Het handvest luidde aldus:
‘Wij, Floris, graaf van Holland, maken bekend aan allen, die deze tegenwoordige zullen zien, dat wij lettende op de vroomheid van Aelbert, heer van Voorne, onzen geliefden en getrouwen, en daarbij inwilligende het ootmoedig verzoek der Edele Vrouwe, Vrouwe Katharina de DurbyGa naar voetnoot1), Vrouwe van Voorne, onze geliefde bloedverwante, zijne huisvrouw, goed gedacht en toegestaan hebben, de goederen van zijne ingezetenen in den Brielle, hetzij die hem zelfs in eigendom toekomen, hetzij hem gemeen zijnde met anderen, vervoerd worden, of in wat schip dezelve zouden mogen liggen, als ze maar verdeeld liggen of zij dezelve met eenig vast merk van andere goederen zouden kunnen onderscheiden, van alle vordering en betaling van onze tollen, van nu af ten eeuwige dage, te eximeeren, uit te zonderen en te bevrijden, alle list en bedrog in deze 't eenemaal buiten gesloten zijnde.
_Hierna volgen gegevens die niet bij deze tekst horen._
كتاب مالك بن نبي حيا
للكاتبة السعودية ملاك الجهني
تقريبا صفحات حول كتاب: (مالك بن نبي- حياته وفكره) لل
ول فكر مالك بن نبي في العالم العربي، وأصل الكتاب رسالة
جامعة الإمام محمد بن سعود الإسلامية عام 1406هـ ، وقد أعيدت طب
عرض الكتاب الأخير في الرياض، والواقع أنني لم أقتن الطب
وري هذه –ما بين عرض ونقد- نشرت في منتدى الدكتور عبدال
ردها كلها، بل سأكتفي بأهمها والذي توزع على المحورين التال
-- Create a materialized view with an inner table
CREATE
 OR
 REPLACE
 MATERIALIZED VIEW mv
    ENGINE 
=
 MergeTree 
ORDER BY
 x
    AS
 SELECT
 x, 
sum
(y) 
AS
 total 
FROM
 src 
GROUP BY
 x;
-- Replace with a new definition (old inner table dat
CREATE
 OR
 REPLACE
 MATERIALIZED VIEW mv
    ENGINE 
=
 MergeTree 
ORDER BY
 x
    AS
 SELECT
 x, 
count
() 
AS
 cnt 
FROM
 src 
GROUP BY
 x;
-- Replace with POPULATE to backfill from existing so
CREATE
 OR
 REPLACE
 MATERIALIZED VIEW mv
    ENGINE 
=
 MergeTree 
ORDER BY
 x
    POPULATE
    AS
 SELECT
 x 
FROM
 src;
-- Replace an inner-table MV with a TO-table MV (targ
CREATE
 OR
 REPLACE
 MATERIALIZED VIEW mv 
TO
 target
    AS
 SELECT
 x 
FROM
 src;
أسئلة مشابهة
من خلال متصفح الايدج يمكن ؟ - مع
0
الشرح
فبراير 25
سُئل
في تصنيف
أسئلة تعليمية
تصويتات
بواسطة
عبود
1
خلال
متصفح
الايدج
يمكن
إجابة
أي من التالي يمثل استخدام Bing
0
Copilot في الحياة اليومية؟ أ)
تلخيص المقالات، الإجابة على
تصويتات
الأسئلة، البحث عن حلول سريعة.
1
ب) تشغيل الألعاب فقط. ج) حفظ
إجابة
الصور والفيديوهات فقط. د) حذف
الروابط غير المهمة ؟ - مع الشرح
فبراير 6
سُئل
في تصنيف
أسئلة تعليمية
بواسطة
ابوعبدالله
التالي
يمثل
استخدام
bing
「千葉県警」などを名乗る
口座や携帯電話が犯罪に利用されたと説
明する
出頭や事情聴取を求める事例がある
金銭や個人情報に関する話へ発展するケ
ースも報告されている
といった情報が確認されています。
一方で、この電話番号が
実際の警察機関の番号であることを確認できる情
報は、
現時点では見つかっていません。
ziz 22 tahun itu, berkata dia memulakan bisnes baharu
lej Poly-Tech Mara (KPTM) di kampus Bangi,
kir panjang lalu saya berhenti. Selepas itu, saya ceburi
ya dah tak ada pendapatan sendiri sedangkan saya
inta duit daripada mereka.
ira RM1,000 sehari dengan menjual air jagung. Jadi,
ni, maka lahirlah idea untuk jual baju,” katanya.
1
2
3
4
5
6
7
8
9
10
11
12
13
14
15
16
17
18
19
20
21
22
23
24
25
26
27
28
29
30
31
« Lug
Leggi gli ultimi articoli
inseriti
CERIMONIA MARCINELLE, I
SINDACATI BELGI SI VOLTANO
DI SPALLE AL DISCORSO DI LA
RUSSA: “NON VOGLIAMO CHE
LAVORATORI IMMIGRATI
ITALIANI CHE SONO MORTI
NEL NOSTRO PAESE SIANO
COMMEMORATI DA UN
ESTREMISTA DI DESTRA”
En wij belasten alle Tollenaren, wie zij in den tijd zouden mogen zijn, dat ze de voorn. ingezetenen van den Brielle met hunne goederen vrij laten doortrekken op de voorn. wijze. En over zulks zijn de voorn, ingezetenen van den Brielle gehouden ons en onze Huisvrouw, in 't komen en henen gaan met eene kogge of ȧndere schepen te voeren en te geleiden over de Maas, wanneer zulks van hen door ons zal geëischt zijn.
‘Gegeven ten huize van den voornoemden Heer van Voorne, den tweeden vierdag na Lucie (Lichtmis) in 't jaar des Heeren 1280.’